In the records below, pick out all lines containing the word "There".

(Collected data)
════════

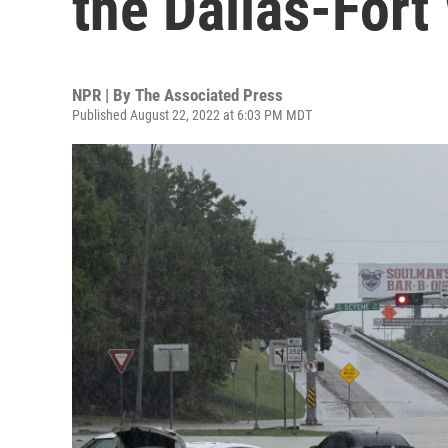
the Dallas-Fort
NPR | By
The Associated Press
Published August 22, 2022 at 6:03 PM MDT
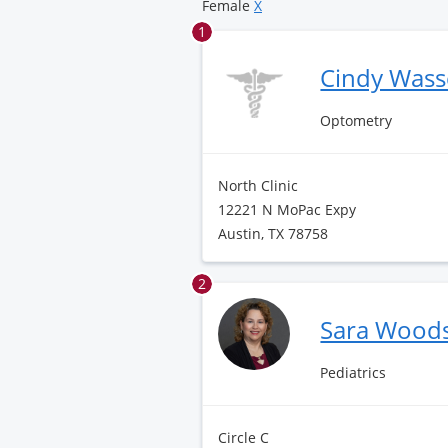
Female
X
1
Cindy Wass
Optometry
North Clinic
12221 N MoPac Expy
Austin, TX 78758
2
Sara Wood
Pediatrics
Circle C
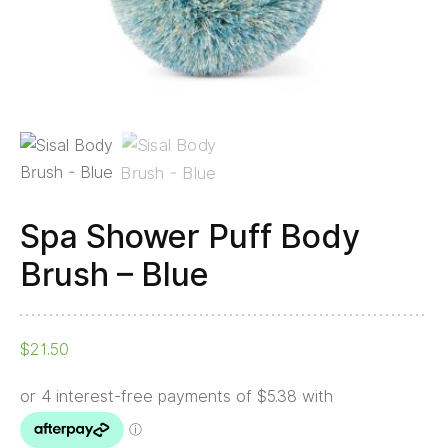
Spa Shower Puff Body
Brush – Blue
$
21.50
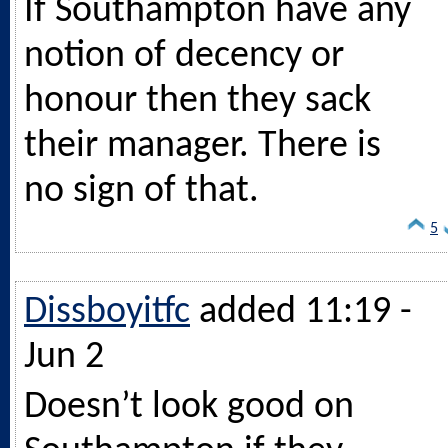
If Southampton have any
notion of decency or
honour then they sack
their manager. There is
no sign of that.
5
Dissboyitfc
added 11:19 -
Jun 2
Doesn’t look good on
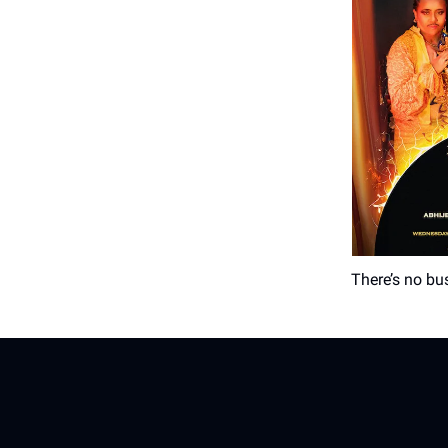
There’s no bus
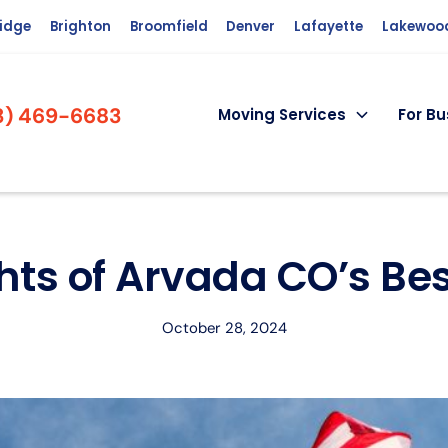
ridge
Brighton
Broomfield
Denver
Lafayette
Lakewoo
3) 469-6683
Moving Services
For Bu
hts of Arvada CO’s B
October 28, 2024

════════

(Task response)
their manager. There is
There’s no bus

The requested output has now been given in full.